The Answer is Human Centered Design

We encourage using HCD with programs and strategies, much like how engineers approach changes to technology. Communications companies, for example, are not creating new ways to communicate every year, but they are constantly thinking about how to better serve those who are using their current devices.

By Laura Pinsoneault and Kristen Gardner-Volle

What seems like common sense is less so when we face the reality of addressing complex problems in health care and human services. It’s easy to go forward based on what we think is the best approach without questioning what makes it the best approach or if there is a better way.

Whether it’s working to narrow health care disparities or figuring out how best to run a large-scale population health improvement, the most effective solutions lie with the very people we are trying to help. This approach is known as Human Centered Design (HCD).

Rather than focusing on funder desires or our own passions, beliefs, or expertise, HCD develops solutions in service of people. HCD requires understanding the needs of the people affected before coming up with a plan and building a design together.

Though our intentions are to put people first, we live in a culture focused on quantity and efficiency, not necessarily real-world usability. As a result, the needs of people with lived experience get lost or sidelined. Using HCD tools, we promote collaboration, zero in on the needs of the population, keep those needs at the center and let them drive innovative solutions.

To have lasting impact, you have to take the time. And when you do, it actually saves time and resources in the long run because the change you make is sustainable.

HCD isn’t quick or easy. Doing things in new and unfamiliar ways can be hard. HCD can feel slow at first. It’s easy to become impatient while brainstorming and testing for results. Truly reaping HCD’s benefits, however, requires commitment, enthusiasm, collaboration and humility. We must recognize that, despite our experience and expertise, we don’t know everything and cannot think through every potential solution and approach alone.

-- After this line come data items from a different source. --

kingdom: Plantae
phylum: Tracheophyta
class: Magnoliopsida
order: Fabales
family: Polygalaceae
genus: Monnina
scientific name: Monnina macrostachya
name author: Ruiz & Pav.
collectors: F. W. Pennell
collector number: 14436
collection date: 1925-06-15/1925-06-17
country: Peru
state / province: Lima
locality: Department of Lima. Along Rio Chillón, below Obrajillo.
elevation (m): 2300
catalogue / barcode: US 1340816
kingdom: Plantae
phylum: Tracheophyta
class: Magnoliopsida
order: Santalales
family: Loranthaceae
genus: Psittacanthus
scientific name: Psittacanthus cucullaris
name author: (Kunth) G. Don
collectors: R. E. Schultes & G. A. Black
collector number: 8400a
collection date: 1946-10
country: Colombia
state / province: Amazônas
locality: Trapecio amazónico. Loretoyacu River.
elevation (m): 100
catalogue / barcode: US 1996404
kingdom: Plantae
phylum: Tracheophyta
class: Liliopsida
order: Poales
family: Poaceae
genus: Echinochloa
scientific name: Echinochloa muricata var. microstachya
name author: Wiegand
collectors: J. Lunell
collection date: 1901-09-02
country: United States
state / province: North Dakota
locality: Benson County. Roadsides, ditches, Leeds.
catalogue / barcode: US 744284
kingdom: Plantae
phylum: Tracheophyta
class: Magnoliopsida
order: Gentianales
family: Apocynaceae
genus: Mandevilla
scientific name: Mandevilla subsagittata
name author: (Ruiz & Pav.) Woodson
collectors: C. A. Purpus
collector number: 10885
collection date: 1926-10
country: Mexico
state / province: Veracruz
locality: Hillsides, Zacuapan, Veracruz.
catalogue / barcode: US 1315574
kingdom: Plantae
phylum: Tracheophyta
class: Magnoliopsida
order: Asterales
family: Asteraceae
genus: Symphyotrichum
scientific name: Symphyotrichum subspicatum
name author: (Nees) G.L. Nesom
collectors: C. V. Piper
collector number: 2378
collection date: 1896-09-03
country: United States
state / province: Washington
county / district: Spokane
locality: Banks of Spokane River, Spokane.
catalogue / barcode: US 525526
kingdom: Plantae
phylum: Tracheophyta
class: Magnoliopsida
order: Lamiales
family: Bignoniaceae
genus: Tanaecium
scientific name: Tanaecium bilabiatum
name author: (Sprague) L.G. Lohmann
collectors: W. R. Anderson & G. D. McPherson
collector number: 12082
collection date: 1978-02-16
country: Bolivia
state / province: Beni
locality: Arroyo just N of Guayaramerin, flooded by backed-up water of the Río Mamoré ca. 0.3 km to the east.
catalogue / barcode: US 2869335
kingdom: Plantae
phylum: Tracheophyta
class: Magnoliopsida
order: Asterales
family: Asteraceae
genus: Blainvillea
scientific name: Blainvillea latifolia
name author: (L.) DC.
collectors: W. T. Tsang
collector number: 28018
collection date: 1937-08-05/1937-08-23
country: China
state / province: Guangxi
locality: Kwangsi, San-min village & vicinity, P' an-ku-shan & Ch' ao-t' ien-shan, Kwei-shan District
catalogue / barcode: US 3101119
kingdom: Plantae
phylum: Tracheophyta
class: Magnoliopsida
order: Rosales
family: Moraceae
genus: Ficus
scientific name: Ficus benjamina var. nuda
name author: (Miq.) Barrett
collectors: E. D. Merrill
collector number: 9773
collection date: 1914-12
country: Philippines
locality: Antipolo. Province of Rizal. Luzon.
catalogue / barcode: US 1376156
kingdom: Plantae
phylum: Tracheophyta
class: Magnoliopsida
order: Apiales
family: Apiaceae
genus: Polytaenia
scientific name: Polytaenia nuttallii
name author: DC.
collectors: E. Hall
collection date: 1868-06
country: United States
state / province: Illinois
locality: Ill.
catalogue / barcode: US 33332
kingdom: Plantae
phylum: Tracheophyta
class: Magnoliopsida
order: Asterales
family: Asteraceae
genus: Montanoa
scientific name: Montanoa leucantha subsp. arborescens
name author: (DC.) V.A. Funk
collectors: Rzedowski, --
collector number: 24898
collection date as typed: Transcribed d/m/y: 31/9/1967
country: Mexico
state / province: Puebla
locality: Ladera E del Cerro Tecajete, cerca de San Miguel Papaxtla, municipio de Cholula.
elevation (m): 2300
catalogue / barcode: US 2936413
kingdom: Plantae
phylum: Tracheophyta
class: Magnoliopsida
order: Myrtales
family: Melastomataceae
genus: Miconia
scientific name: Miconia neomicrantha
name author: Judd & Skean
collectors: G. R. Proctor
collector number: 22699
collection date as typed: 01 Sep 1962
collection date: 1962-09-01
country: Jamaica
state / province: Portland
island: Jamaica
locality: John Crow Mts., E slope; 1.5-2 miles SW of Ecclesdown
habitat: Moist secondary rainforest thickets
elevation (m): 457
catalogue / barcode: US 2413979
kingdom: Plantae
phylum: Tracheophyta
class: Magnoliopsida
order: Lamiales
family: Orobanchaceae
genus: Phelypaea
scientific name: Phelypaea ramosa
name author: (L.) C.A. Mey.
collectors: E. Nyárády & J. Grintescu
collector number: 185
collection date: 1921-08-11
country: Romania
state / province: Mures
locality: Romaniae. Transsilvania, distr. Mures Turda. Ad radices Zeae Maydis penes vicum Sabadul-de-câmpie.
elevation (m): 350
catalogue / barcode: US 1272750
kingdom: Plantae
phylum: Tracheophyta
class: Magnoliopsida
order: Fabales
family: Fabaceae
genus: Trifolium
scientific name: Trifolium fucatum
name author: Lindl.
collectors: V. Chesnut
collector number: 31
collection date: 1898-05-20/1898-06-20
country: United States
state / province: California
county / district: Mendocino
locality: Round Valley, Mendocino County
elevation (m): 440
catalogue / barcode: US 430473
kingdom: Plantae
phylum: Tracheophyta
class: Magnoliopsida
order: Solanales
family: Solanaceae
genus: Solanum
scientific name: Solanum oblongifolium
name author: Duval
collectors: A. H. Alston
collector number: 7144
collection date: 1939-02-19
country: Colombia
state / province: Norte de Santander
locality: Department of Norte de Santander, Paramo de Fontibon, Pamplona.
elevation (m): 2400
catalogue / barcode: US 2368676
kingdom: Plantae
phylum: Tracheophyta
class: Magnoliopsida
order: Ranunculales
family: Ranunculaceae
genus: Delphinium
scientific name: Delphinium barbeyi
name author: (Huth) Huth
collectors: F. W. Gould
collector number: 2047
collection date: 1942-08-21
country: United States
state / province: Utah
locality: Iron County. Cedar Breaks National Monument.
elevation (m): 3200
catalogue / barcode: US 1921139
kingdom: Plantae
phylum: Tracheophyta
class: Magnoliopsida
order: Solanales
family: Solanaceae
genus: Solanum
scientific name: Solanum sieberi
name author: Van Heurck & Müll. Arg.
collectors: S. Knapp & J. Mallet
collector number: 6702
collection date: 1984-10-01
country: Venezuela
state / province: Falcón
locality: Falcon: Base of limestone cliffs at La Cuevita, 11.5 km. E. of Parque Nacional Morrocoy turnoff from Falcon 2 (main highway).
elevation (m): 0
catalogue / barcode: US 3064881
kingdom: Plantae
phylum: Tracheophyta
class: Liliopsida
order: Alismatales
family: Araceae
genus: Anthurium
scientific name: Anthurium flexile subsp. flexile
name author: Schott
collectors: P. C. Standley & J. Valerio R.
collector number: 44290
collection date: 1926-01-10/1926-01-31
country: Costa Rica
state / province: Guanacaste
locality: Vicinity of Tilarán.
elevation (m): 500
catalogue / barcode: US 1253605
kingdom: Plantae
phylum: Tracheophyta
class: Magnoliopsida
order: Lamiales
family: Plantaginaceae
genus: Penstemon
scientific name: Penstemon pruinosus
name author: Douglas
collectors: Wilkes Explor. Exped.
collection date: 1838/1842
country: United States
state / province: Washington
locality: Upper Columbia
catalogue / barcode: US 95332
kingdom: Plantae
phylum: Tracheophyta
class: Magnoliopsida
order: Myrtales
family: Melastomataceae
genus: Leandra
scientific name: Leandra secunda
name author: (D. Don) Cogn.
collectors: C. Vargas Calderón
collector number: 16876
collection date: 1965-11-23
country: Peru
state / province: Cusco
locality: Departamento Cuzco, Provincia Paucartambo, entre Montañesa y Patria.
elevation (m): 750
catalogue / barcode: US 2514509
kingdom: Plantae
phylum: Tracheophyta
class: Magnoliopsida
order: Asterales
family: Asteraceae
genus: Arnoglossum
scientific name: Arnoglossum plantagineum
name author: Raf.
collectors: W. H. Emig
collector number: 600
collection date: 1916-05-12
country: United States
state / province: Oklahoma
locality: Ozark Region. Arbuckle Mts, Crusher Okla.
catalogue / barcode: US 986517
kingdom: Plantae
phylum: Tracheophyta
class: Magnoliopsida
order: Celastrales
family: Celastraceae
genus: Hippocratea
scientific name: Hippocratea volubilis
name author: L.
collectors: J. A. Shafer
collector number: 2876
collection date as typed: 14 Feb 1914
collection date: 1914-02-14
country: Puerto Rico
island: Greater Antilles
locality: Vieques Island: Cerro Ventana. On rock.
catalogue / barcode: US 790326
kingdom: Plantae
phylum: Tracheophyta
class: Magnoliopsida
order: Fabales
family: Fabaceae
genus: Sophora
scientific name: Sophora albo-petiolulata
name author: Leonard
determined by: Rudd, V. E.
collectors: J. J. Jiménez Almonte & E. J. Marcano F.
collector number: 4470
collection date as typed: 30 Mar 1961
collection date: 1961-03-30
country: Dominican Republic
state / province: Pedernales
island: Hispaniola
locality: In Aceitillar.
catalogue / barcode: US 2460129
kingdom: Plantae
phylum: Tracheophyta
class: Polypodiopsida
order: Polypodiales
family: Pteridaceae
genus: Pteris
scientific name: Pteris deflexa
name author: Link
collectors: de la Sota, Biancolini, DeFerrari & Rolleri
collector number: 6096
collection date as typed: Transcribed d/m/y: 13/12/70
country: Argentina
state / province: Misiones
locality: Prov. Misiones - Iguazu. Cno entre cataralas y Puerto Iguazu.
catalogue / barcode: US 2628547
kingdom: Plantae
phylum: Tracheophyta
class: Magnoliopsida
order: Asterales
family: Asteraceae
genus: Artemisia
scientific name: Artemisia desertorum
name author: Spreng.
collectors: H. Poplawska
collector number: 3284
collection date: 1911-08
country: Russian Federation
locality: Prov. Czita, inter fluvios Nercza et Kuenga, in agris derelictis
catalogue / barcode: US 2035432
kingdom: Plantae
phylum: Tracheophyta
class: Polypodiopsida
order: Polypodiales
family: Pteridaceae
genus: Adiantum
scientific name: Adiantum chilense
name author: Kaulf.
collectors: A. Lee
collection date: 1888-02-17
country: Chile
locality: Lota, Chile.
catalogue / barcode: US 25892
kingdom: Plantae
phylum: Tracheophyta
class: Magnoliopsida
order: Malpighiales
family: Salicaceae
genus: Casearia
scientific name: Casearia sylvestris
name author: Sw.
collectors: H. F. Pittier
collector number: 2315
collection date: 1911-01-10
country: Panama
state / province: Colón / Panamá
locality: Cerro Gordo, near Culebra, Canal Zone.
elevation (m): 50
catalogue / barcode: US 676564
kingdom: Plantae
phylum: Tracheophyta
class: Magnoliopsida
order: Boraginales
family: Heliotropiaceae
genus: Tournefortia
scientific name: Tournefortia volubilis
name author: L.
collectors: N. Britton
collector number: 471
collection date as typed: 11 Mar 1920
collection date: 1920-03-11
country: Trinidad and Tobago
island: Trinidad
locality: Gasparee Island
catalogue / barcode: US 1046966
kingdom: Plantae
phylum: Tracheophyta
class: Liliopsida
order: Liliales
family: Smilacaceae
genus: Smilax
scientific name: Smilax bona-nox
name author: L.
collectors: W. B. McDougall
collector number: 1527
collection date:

At Evaluation Plus, we start from the philosophy that all people can thrive. We look for opportunities to work on projects that help people who can benefit most when HCD is implemented. This philosophy is infused in everything we do. Imagine how much better it would be for the people who need assistance or support if those of us walking alongside them are working with them to find solutions. So instead of viewing the communities we are working with as “marginalized” or “underrepresented” groups, we see the value they bring to solving problems. Let’s flip the narrative and see them as partners to solving problems.

We encourage using HCD with programs and strategies, much like how engineers approach changes to technology. Communications companies, for example, are not creating new ways to communicate every year, but they are constantly thinking about how to better serve those who are using their current devices.

The same is true for large-scale projects, funding initiatives and those seeking innovation. Like other innovators, we ask: How can we do it better? What would make this more helpful or easier to use? To make incremental changes that matter, we need to work with the people we want to impact. What are they willing and able to do to effect change? How do we design solutions with that in mind?

If we remember that the people we design programs and services for are actually proven problem solvers themselves (they have to be, given the obstacles in their way), it only makes sense that they are part of the conversation when it comes to developing solutions.

Laura Pinsoneault, PhD, is president and CEO of Evaluation Plus. Kristen Gardner-Volle, MS, is the firm’s Research & Evaluation Associate.